Viewpoint: Military coup would harm Tunisia's interests
There have been calls for a greater military role to help stabilise post-revolutionary Tunisia, but North Africa analyst Francis Ghiles warns that a military coup would only damage Tunisia's long-term interests.
The poorer classes of Tunisia paid a heavy price in blood to overthrow the out of touch Zine al-Abidine Ben Ali and his greedy family, but building a working democratic system is proving to be difficult.
The interim Tunisian Prime Minister Mohamed Ghannouchi resigned last Sunday, saying that he "did not want to be the prime minister of repression".
Bloody clashes between tens of thousands of young demonstrators, who were demanding the departure of a man who had held the job for 11 years, left dozens wounded and five dead in the heart of Tunis.
Mr Ghannouchi was replaced by Beji Caid Sebsi, an 84-year-old lawyer who served as a former foreign minister under Habib Bourguiba - the founder of modern Tunisia - and a man who retired from active political life in 1994.
However honourable and well intentioned, appointing a man born in 1926 to run the country is seen by many young Tunisians as adding insult to injury. It suggests that the Tunisian elites are unwilling to usher in the radical changes so many of their countrymen hope for.
There is now increasing talk of the army taking over, rumours which are encouraged by the dire situation on Tunisia's southern border with Libya from which 75,000 refugees have arrived in recent days.
Ben Ali 'lite'
Fear of disorder is growing as many workers are on strike and former managers, deeply compromised by their links to the former president, are being forced to resign their jobs, notably in state companies.
A number of ordinary Tunisians have been beaten up in recent days by plain clothes policemen and members of the hated militia of the fallen dictator - Brigades de l'Ordre Public ("les Bop").
The economic challenge is also a tall one. The political turmoil, combined with sluggish growth in Europe, is expected to lead to a contraction of 1.5% in real Gross Domestic Product in 2011. This compares with an estimated growth of 3.4% last year.

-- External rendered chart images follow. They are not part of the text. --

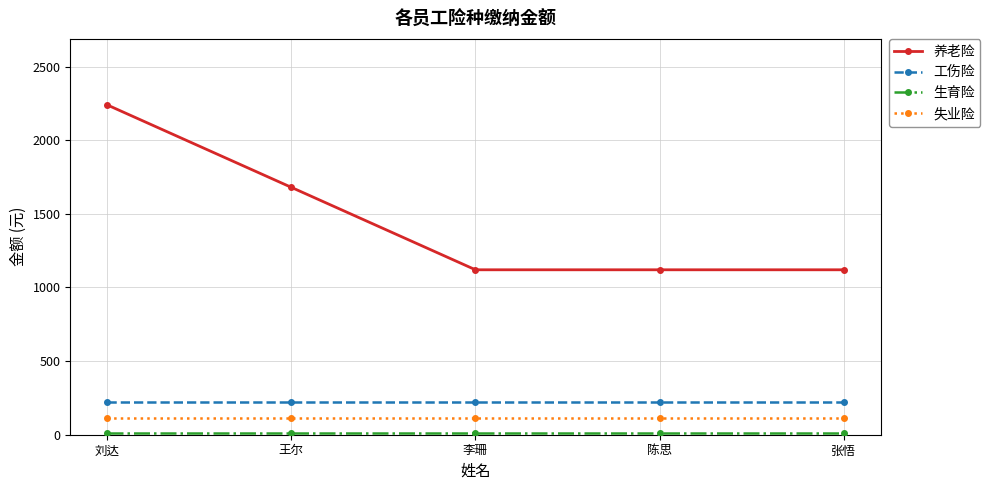

What is the maximum value shown in the chart?

2240.1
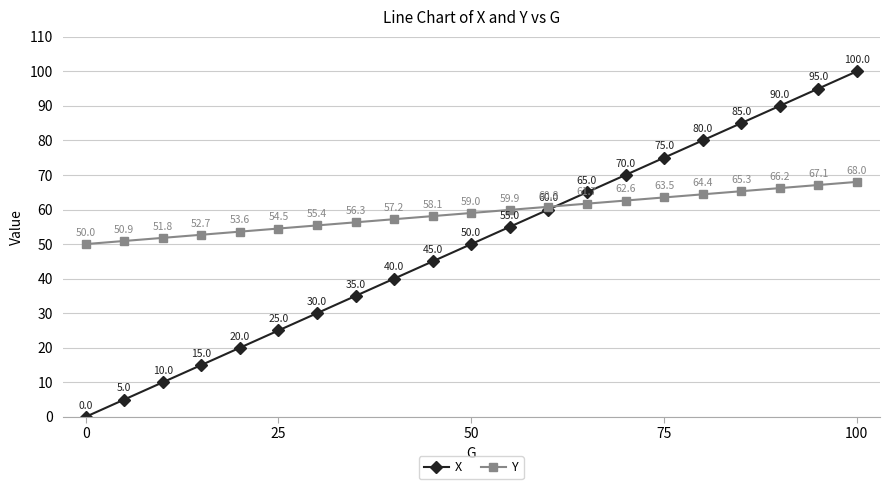

True or false: X has more than 1 interior local peaks.

False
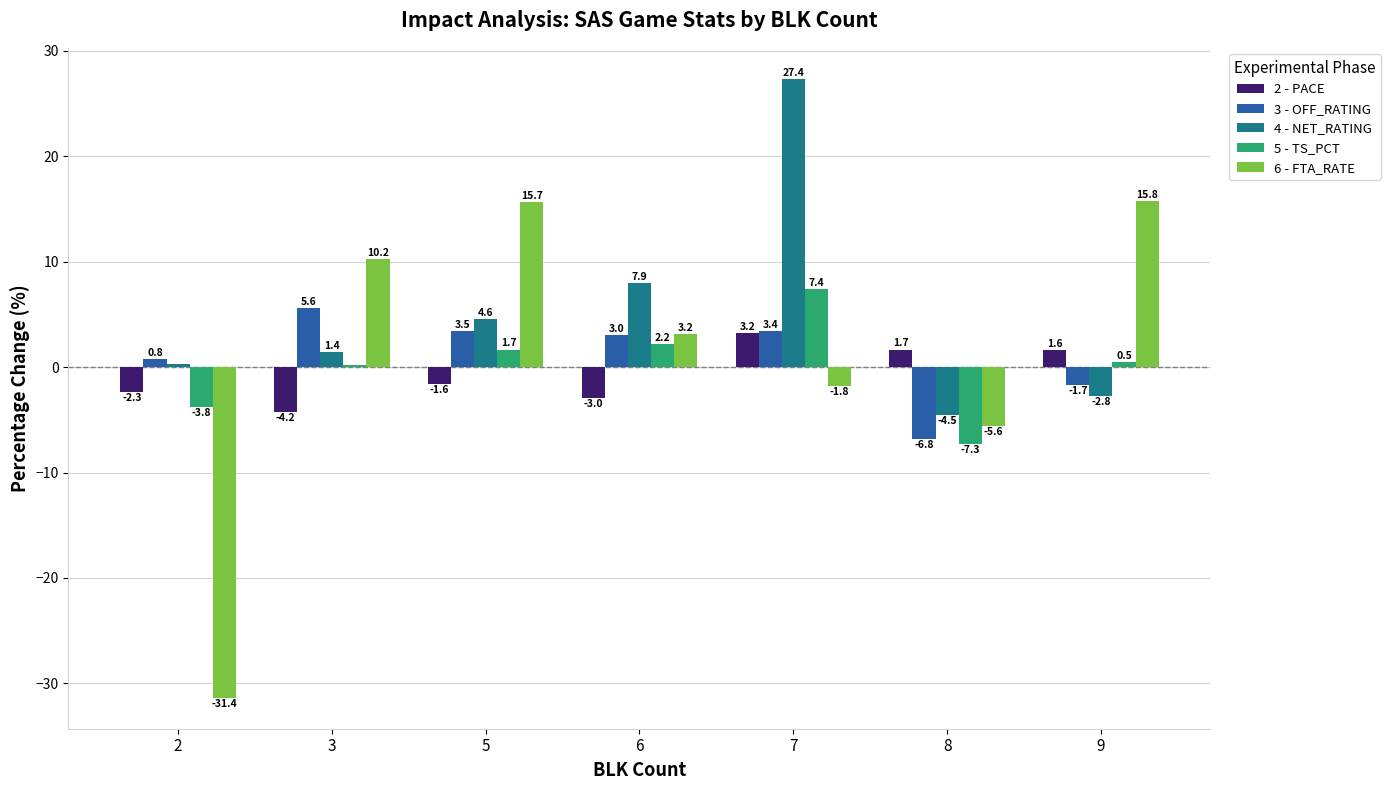

Between 3 and 9, which series saw the biggest shift?

3 - OFF_RATING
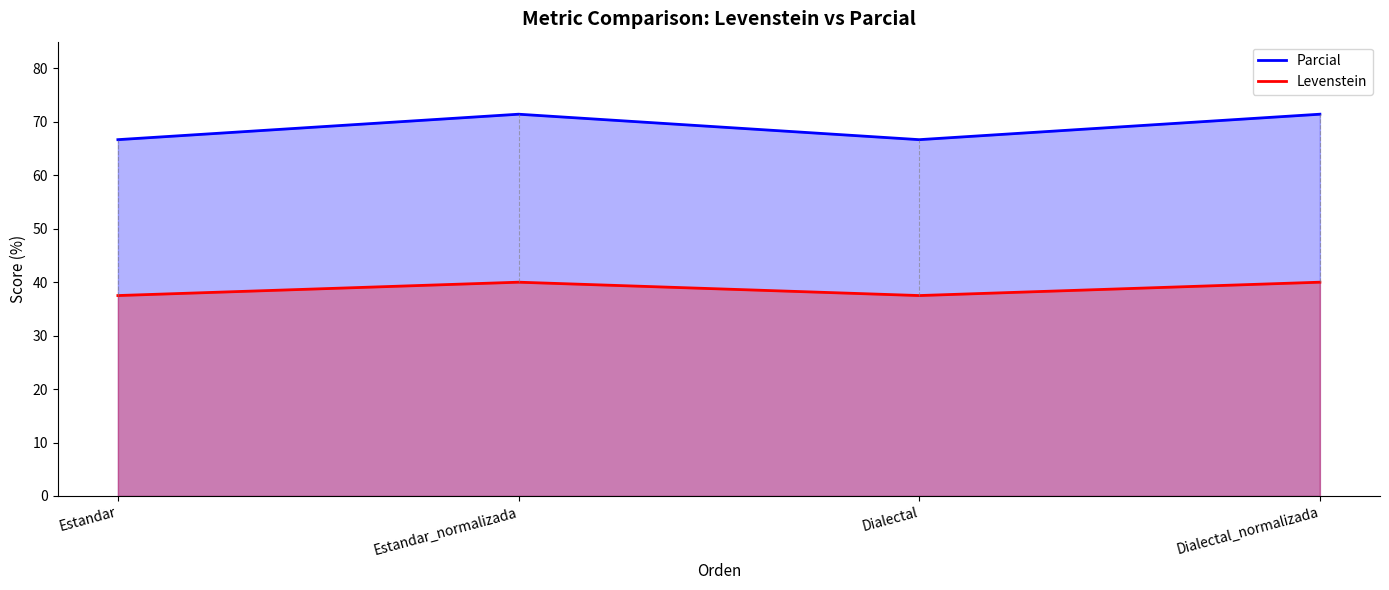

Where is the first local minimum for Levenstein?

Dialectal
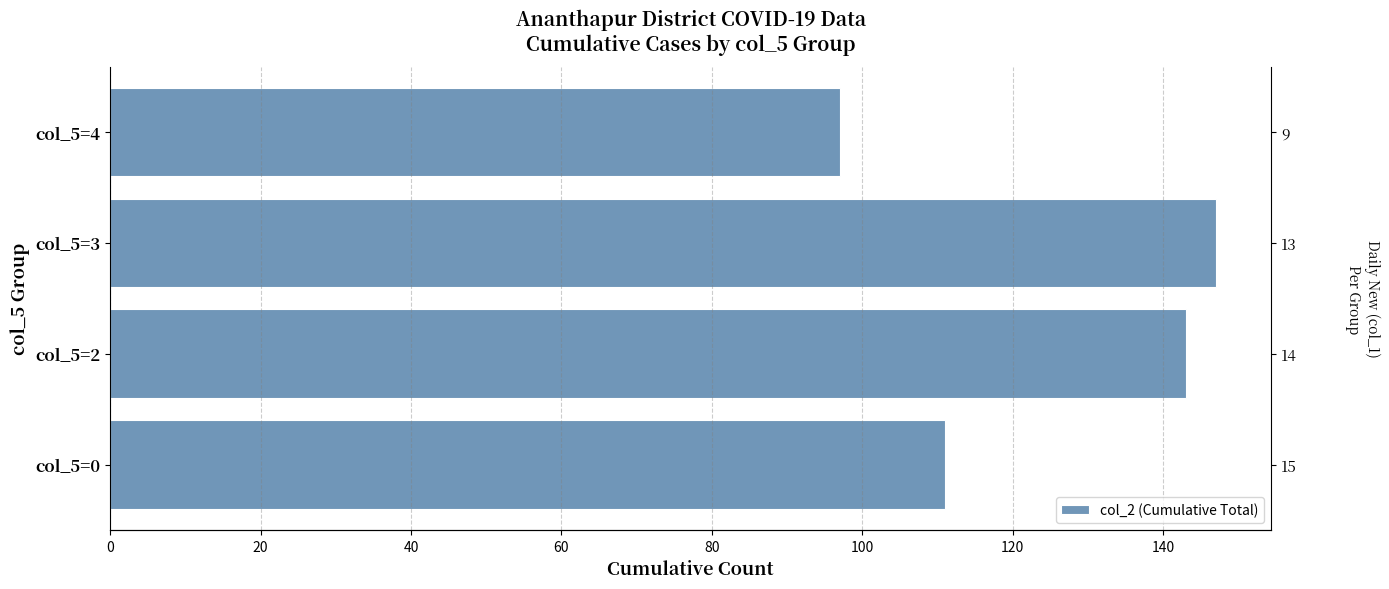

True or false: the data shows 111 at 0.

True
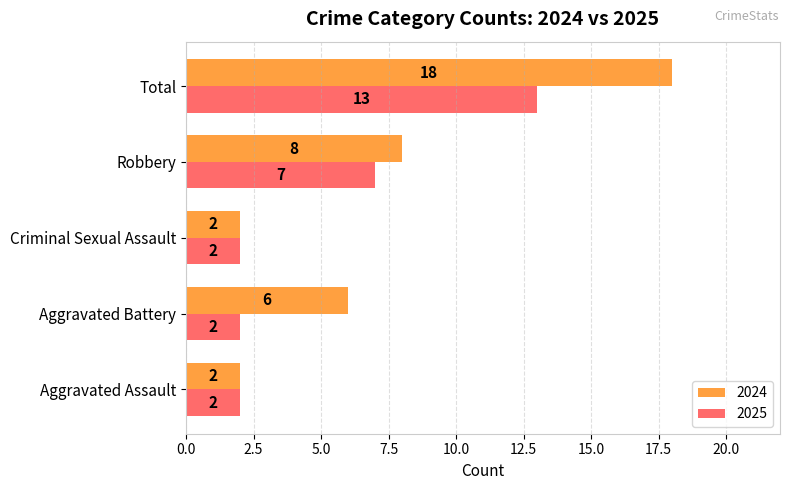

What are all the series names shown in the legend?

2024, 2025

The cost of the current upheaval was estimated at $5bn (£3.1bn), equivalent to 11% of GDP, a figure which is likely to rise if a functioning government cannot get the country back to work soon.
Two major sources of foreign currency have, for the moment, dried up - tourism and receipts from Tunisian workers in Libya. Tunisia does, however, have a manageable foreign debt which is mostly on concessional terms.
A conference of the country's major economic partners due shortly will no doubt offer some breathing space.
Despite the difficulties Tunisia currently faces, it would be a huge mistake for the army, many of whom are conscripts, and its highly respected army chief of staff, Gen Rachid Ammar, who refused the former dictator's orders to shoot on unarmed crowds of protesters, to seize power.
The temptation may come from pressure in the ruling elite, fearful of seeing its wealth and privileges eroded by the emergence of genuine democratic forces; and from "friends" of Tunisia in Washington, European or Arab capitals who would be content to see a Ben Ali "lite" regime, rather than a genuine democracy emerge from the current confusion.
Finally the Tunisian army is small and under equipped: it might be tempting for its senior officers to claim a stake of the pie.
Gen Ammar might, however, take a different stand, modelled on the situation in Turkey - to act as the guarantor of his country's external security and guarantee that free and fair elections will take place.
If he chooses to act constitutionally, he might well remember the example of his predecessor, Gen Kheireddine Pasha. He was principal minister of Mohamed al-Sadok Bey, the Tunisian ruler who issued the first modern constitution in the Arab world in 1861, 20 years before France colonised Tunisia.
Throughout barely six weeks as interim prime minister, Mohamed Ghannouchi was very much in the hands of former acolytes of Mr Ben Ali.
This is hardly surprising for this former civil servant and minister who, though a man of personal integrity, had failed over the years to confront a rapacious and mafiosi first family.
Some of his closest advisers were linked to Mr Ben Ali, either by marrying into the family or through their professional services to the presidential office.
One adviser - a speech writer for the former French prime minister Jean Pierre Raffarin - had even helped to craft the former head of state's last two televised speeches before he fled the country on 14 January.
Their presence suggests that entrenched interests remain powerful in the economy and the security forces, and will not cede power easily to a younger generation, even if they were willing to sacrifice Ben Ali.
The temptation to use young thugs who belonged to the Ben Ali militias must be strong and their presence and brutish behaviour were there for all to see during last weekend's disturbances in Tunis.
Francis Ghiles is a senior researcher at the Barcelona Centre for International Affairs (Cidob).